Bill Shorten will be asked to answer questions on party reform. AAP/Dan Peled

The rather extraordinary exercise in internal party democracy – at least for a major Australian party – that we’re seeing in the ALP is just leading to an appetite for more.

As Anthony Albanese and Bill Shorten travel the country, holding rallies of members and using the media to appeal for votes, a grassroots group called Local Labor is seeking detailed commitments from each candidate that, if elected, he would push for a much wider reform of the party.

Their answers will be distributed to the rank and file party members who will start voting this week. Up to 40,000 people are eligible to vote.

One of the ALP figures behind the questionnaire knows a thing or two about promoting the cause of party democracy. Race Mathews, a former federal and Victorian MP (and former state minister), who was founder of Local Labor and is one of its national patrons, worked with Gough Whitlam on party reform in the years before the election of Labor in 1972. That reform process was vital in making the ALP credible for office.

Other national patrons are Carmen Lawrence, Peter Beattie and John Faulkner.

Faulkner, together with former premiers Steve Bracks and Bob Carr, proposed wide ranging changes to make the ALP more democratic in a report done on the 2010 election.
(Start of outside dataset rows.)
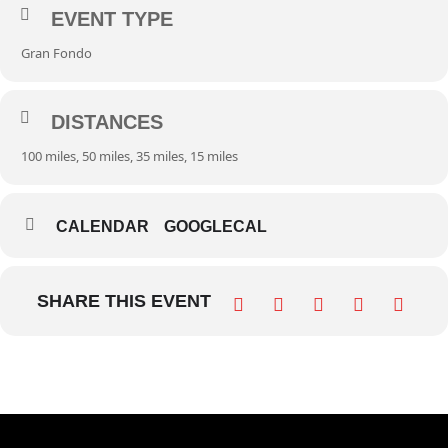
EVENT TYPE
Gran Fondo
DISTANCES
100 miles, 50 miles, 35 miles, 15 miles
CALENDAR
GOOGLECAL
SHARE THIS EVENT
But only very limited progress was made at the 2011 ALP national conference, because the proposals threatened the vested interests of party power groups.
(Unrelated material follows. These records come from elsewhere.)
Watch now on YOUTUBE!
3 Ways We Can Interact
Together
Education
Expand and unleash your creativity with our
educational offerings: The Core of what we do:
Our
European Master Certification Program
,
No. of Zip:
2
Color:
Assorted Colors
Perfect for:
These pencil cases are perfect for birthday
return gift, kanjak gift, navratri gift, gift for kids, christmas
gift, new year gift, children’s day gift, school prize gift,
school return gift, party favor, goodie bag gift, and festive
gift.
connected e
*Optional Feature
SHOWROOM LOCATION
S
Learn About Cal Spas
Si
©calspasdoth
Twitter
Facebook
Local Labor, which has more than 700 members, was set up to promote the report’s reforms.

In a statement tonight Mathews said this leadership election was “an historic opportunity” to get discussion of further changes, beyond the one now being implemented of allowing the membership a 50% say in choosing the leader.
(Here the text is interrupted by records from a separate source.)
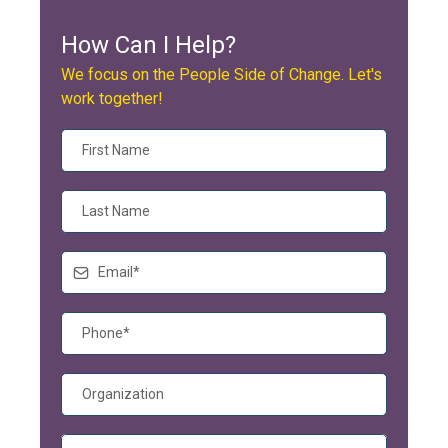
How Can I Help?
We focus on the People Side of Change. Let's
work together!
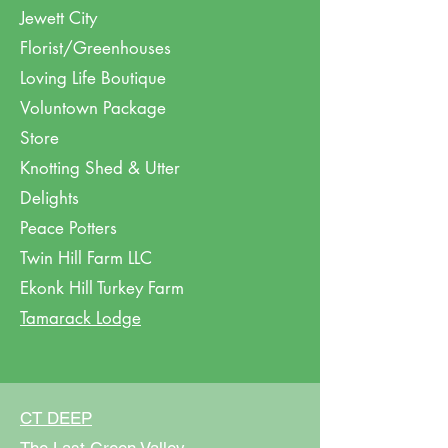
Jewett City
Florist/Greenhouses
Loving Life Boutique
Voluntown Package
Store
Knotting Shed & Utter
Delights
Peace Potters
Twin
Hill
Farm LLC
Ekonk Hill Turkey Farm
Tamarack Lodge
CT DEEP​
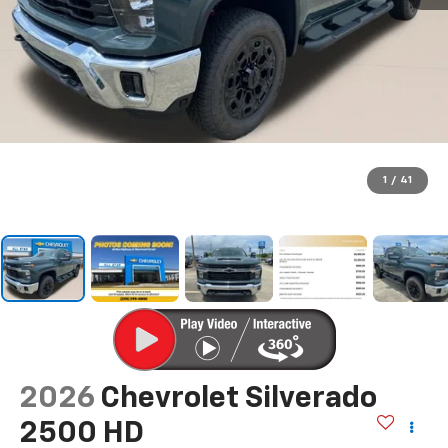
1
/
41
2026
Chevrolet Silverado
2500 HD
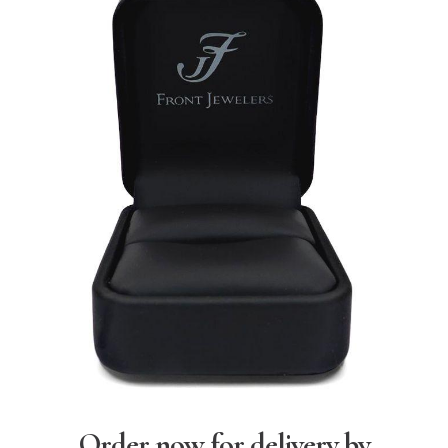
Order now for delivery by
Among the most important commitments being sought from the candidates are giving priority to locals in preselection and pushing for greater diversity of candidates, agreeing to direct election for all national and state ALP conference delegates, and making it easier for people to join the party, as well as creating a new category of “Labor supporters”.

The questionnaire asks their views on “trialling community based pre-selection primaries open to Labor members and registered Labor supporters and union members in all states and territories.”

The questionnaire also asks the candidates whether they would agree to:

  • establishing a reform implementation committee to audit and oversee progress on national, state and territory commitments to reform;

  • introducing annual state-of-the-party reports to measure the ALP’s health and effectiveness;

  • an education program for party members including ALP history, principles and policies and

  • increasing online consultation with members to ensure an input to policy formulation.

Mathews said reform was an inevitable process in any organisation wanting to grow and improve its effectiveness.

The involvement of grassroots community organisers in limiting losses in western Sydney was an indication of what could be achieved, he said. Such action would be particularly important in the next federal election where the Abbott government would have many seats on small margins.

Shorten and Albanese are to have at least three debates – in Sydney, Melbourne and Perth.

Both candidates today indicated the Labor government should not have hit single mothers in a controversial decision in the search for savings.